Any idea on how to make this faster? When I have thousands of points the delaunayedges iteration time is significantly large for my application.

skariel commented 5 years ago

I'll take a look into it...

skariel commented 5 years ago

ok. Some results. The function delaunayedges creates another function (a task in fact) and you are timing its compilation time. So doing the following brings down the timing 20x:

function edgeiter(it)
    i = 0
    for e in it
        i += 1
    end
end

it = delaunayedges(tess)
@btime edgeiter($it)
  27.554 μs (0 allocations: 0 bytes)

That being said, this solution is not good for everybody and the performance is not good enough. The correct solution is to write a proper iterator.
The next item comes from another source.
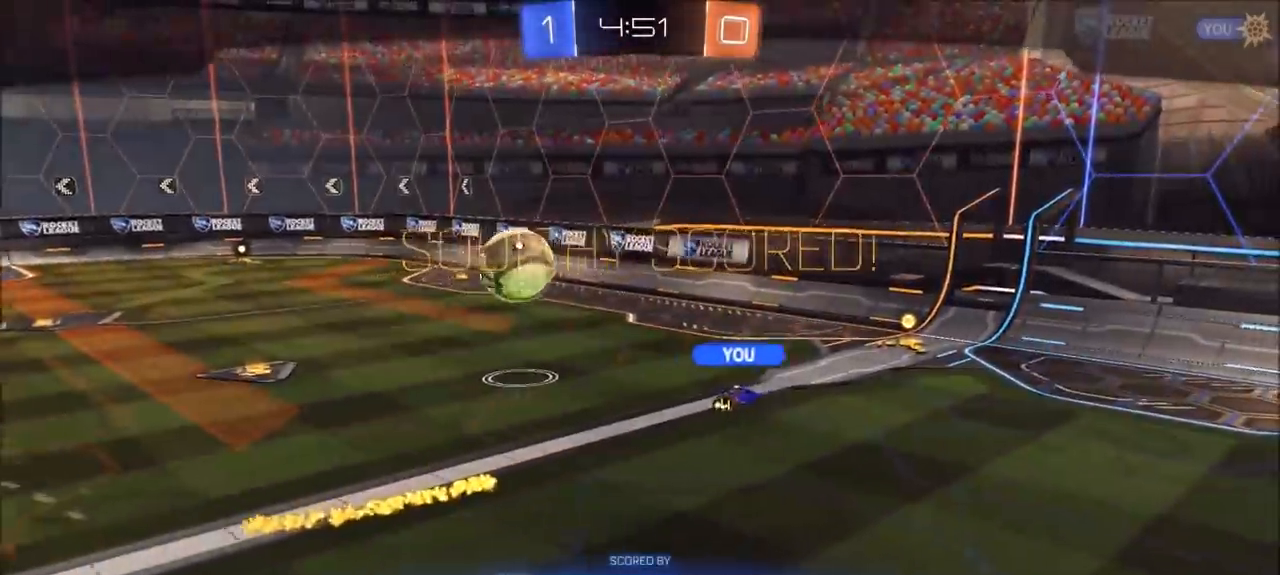
{"dt_ms": 500, "buttons": [], "left_stick": "center", "right_stick": "center", "events": []}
I'll do this, it will take a few days though...

EDIT: a typo (was tess instead of it in the @btime)

skariel commented 5 years ago

I fixed the example above...

fgasdia commented 5 years ago

Thanks for looking into this. I'll appreciate the proper iterator when you have time for it.
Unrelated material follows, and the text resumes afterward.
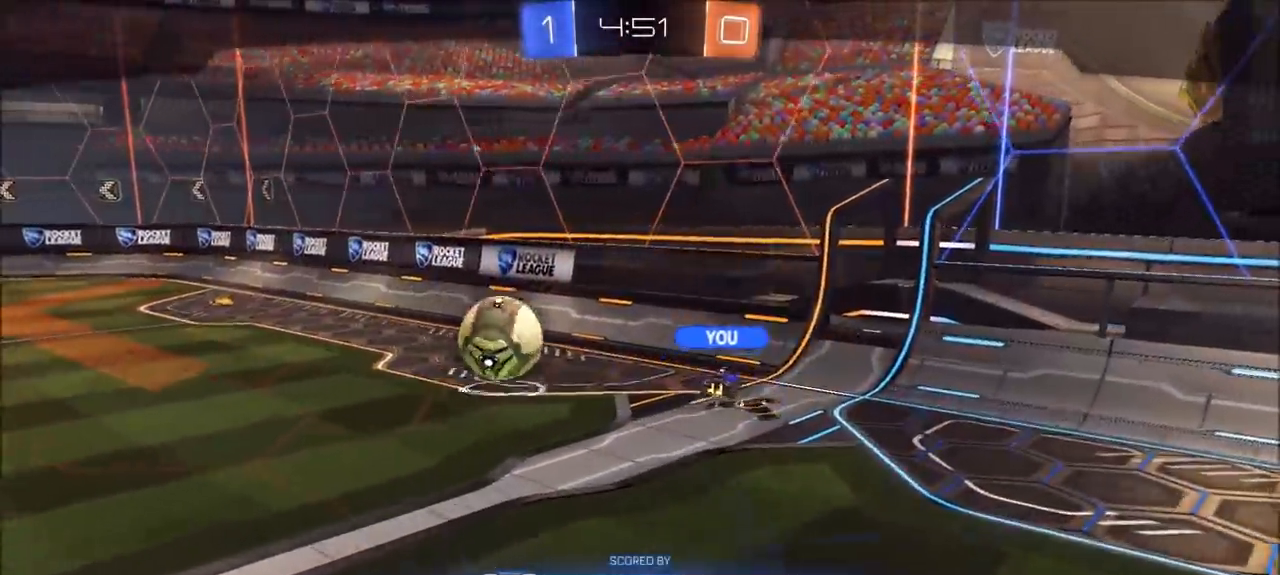
{"dt_ms": 500, "buttons": [], "left_stick": "center", "right_stick": "center", "events": [[267, "CROSS", "down"], [433, "CROSS", "up"]]}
CarpeNecopinum commented 5 years ago

As a temporary fix, we could also use an eagerly allocating variant like:

function delaunayedges_fast(t::DelaunayTessellation2D)
    result = DelaunayEdge[]
    for ix in 2:t._last_trig_index
        tr = t._trigs[ix]
        isexternal(tr) && continue

        ix_na = tr._neighbour_a
        if (ix_na > ix) || isexternal(t._trigs[ix_na])
            push!(result, DelaunayEdge(getb(tr), getc(tr)))
        end
        ix_nb = tr._neighbour_b
        if (ix_nb > ix) || isexternal(t._trigs[ix_nb])
            push!(result, DelaunayEdge(geta(tr), getc(tr)))
        end
        ix_nc = tr._neighbour_c
        if (ix_nc > ix) || isexternal(t._trigs[ix_nc])
            push!(result, DelaunayEdge(geta(tr), getb(tr)))
        end
    end
    result
end

Tested on my dataset (2.7M tris) it caused a ~10x speed-up over the Channel-based variant.

I also eliminated the need for the visited array (reduces the runtime by a few percent still), which should make it easier to create a proper iterator for this.